A. “Mister Agent” or “Mr. Agent” would both follow the customary capitalization. I agree that there is little precedent for “Mr. agent.”

Q. What is the proper way to punctuate or structure a bulleted list of items that ends with “and much more!”? Thank you!

A. “And much more” can be the last item in the list, or it can be the first words of a paragraph that continues after the list. Punctuate the items as you would a list in running text. For guidelines on punctuating different kinds of lists, please see CMOS 6.123–25.

Q. Dear CMOS experts, I’m in a debate with my thesis advisor regarding using years or decades as time-stamp adjectives. For instance, I might write: “Fitzgerald’s 1925 novel The Great Gatsby” or “influenced by 1950s rock and roll.” However, my advisor says this is wrong. It should be “Fitzgerald’s novel from 1925 The Great Gatsby” or “rock and roll from the 1950s.” Who is right?

A. You are right, but your advisor is following a zombie rule that won’t die, and there may be no point in arguing. You might ask your advisor to point you to the rule in an up-to-date style manual. You can also point to CMOS 5.82 as support for your own view.

Q. I’m writing this with tears in my eyes, my family and I were mugged at the park of the hotel where we stayed all cash, credit card and mobile phone were stolen off us. It would take me 5 working days to access funds in my account, our flight will be leaving in less than 8-hrs but the hotel manager won’t let us leave until we settle the bills, i promise to make the refund once we get back home.I need about $1,940. You can have the cash wired via Money Gram transfer, thank God i have my passport ID as identification to pick up the money.

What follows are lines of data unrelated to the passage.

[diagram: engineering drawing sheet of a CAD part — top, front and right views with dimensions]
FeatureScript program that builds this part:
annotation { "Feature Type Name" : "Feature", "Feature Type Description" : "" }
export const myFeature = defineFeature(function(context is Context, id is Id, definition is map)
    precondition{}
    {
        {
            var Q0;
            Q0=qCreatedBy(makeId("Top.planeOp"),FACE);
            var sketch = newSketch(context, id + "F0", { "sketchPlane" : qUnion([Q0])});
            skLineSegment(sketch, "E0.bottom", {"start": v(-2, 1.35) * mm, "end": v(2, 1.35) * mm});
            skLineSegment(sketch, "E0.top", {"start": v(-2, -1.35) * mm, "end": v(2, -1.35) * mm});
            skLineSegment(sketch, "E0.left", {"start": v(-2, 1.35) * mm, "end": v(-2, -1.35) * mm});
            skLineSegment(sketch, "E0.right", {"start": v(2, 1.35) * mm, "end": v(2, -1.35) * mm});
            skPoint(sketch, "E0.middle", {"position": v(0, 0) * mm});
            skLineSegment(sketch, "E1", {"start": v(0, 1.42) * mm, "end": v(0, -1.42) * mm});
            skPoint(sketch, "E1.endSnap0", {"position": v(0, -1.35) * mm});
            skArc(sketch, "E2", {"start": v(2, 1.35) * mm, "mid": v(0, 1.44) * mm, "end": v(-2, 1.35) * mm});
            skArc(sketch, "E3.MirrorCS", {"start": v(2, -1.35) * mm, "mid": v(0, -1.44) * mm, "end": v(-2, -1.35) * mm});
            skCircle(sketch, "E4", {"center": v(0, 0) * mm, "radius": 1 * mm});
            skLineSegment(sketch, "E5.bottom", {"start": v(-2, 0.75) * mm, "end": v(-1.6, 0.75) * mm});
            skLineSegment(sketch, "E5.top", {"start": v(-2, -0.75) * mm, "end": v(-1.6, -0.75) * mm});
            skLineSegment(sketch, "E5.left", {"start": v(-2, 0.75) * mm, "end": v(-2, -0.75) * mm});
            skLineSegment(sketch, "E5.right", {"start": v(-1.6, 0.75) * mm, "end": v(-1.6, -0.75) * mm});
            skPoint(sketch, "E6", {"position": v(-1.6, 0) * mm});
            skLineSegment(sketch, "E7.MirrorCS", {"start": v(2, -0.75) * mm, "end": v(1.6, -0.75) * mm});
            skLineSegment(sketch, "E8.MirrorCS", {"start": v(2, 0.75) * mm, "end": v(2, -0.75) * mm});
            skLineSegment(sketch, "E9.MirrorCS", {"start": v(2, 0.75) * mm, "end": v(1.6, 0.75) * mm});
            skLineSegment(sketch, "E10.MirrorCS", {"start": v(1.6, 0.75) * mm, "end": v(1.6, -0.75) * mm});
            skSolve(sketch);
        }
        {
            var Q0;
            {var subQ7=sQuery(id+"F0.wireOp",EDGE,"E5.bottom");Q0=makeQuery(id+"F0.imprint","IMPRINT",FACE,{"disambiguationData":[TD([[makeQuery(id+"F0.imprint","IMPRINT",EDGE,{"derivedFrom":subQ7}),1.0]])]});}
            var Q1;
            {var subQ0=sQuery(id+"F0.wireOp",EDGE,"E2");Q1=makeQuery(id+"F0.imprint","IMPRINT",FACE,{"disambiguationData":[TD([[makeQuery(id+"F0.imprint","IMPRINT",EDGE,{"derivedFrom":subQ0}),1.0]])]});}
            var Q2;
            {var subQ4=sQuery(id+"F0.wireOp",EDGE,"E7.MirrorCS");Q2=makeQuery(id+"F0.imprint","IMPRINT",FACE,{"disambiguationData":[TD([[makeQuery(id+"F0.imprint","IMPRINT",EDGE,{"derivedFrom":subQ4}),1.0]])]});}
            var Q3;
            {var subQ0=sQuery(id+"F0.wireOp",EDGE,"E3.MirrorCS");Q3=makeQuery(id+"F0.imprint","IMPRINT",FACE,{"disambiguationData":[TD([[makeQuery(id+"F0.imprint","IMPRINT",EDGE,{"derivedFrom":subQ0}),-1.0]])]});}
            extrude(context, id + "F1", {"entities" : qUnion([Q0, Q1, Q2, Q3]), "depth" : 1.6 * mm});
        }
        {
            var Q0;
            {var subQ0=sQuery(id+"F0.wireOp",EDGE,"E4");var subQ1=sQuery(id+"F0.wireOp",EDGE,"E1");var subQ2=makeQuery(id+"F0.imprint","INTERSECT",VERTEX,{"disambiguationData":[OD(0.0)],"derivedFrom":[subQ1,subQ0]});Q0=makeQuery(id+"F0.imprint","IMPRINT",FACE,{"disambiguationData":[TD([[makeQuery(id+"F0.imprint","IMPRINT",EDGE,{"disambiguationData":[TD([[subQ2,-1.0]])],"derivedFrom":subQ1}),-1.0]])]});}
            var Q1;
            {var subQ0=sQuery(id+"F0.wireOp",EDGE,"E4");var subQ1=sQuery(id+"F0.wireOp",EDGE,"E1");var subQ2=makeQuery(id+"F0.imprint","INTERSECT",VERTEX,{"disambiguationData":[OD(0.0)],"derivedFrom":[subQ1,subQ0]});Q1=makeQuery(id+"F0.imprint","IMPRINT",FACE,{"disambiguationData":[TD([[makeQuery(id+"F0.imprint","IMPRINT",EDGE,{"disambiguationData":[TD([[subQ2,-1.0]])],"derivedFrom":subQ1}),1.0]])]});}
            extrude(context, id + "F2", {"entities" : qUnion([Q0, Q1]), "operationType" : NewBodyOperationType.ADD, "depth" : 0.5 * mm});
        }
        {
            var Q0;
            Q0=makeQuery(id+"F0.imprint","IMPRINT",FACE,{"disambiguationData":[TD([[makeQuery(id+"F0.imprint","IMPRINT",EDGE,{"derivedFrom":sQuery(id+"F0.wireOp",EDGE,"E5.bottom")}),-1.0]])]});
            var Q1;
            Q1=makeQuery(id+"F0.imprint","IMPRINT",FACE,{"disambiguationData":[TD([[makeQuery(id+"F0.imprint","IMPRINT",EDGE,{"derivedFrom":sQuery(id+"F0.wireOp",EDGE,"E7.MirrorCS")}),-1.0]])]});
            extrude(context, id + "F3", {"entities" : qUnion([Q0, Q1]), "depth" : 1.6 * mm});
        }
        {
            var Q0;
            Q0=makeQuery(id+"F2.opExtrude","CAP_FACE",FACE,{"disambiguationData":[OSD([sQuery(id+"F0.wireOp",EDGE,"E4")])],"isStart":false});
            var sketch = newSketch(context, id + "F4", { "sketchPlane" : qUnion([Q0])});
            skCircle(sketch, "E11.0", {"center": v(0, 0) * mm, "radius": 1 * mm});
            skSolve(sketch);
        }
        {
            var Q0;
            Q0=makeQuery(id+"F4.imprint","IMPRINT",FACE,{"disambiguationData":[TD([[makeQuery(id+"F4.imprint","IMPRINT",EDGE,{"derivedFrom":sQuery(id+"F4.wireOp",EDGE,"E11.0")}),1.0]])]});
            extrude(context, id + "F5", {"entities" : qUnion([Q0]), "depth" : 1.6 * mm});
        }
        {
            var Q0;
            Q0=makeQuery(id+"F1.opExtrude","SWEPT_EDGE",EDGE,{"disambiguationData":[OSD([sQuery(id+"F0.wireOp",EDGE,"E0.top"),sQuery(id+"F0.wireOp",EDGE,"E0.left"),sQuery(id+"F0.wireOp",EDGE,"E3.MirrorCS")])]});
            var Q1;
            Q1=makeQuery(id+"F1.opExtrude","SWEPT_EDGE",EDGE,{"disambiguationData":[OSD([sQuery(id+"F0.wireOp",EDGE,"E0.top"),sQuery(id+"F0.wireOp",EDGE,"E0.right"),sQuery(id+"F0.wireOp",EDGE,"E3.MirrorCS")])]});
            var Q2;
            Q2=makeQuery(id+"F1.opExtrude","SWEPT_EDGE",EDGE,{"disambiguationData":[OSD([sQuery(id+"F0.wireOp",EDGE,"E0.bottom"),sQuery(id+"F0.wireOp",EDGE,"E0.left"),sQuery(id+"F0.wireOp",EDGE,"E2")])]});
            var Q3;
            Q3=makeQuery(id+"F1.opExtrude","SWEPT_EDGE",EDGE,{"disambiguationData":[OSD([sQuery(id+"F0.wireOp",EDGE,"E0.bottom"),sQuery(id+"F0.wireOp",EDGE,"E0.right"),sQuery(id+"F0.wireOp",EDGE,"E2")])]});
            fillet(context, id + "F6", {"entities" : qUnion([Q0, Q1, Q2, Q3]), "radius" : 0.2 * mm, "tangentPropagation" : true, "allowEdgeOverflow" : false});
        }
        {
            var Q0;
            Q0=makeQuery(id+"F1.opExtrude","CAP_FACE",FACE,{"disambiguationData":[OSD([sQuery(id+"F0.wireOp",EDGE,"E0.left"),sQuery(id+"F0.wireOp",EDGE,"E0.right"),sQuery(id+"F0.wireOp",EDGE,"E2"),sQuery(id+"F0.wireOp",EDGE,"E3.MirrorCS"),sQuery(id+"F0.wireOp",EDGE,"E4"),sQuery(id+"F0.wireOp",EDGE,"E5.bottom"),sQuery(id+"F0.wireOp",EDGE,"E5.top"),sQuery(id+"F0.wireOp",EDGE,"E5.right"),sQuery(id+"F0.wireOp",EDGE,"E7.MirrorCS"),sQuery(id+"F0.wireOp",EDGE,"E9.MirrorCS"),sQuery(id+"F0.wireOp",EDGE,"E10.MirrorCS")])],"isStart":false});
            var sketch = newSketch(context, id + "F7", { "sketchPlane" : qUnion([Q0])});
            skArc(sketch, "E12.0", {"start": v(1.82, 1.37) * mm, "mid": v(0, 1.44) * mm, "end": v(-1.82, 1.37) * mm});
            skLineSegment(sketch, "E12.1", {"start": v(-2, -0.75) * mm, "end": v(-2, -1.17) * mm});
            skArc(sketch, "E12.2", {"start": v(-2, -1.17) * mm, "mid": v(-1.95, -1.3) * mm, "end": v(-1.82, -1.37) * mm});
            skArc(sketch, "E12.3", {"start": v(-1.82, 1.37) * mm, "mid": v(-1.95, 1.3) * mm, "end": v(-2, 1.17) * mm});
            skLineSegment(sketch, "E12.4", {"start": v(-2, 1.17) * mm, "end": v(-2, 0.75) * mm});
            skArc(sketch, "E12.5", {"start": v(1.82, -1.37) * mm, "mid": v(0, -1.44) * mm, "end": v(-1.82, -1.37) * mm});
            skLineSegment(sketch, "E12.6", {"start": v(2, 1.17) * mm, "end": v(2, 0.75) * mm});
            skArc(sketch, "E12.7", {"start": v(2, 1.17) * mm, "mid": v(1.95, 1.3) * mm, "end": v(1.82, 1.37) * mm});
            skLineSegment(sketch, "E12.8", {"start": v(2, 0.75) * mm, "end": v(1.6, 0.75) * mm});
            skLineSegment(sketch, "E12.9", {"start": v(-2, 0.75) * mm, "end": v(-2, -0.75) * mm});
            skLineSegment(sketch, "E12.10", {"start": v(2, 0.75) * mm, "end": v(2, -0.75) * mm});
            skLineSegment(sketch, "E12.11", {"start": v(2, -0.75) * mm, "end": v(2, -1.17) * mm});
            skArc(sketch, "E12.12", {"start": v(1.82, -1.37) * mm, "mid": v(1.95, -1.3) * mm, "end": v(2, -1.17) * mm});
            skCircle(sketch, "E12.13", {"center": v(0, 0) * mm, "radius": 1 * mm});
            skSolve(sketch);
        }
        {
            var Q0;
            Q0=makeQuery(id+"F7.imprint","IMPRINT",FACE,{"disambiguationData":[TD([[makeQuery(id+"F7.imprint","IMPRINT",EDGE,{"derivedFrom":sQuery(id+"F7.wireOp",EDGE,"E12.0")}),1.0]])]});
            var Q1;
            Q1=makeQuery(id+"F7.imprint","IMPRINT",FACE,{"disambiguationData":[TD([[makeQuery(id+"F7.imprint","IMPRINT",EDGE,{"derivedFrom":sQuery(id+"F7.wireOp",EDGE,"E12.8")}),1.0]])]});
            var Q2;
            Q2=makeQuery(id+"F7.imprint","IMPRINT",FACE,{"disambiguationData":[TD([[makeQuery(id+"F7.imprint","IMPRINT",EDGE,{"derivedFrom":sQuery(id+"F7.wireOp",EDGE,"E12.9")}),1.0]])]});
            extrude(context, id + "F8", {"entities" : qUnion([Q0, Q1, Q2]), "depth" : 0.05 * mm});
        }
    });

John Brewer, 54 Boulevard Chave, 13005 Marseille, France. Let me know if you are heading to the Money Gram outlet now.

A. Don’t worry! We sent $3,000 (for good measure) to John Bowen, Montpellier, France (eek—is that right? Hope so!). Meanwhile, let us help: you have a serious problem with run-on sentences; Chicago normally spells out numbers up to and including one hundred; there is no need for a hyphen in “eight hours”; periods need a space after; and the personal pronoun “I” should be capitalized. Good thing you wrote!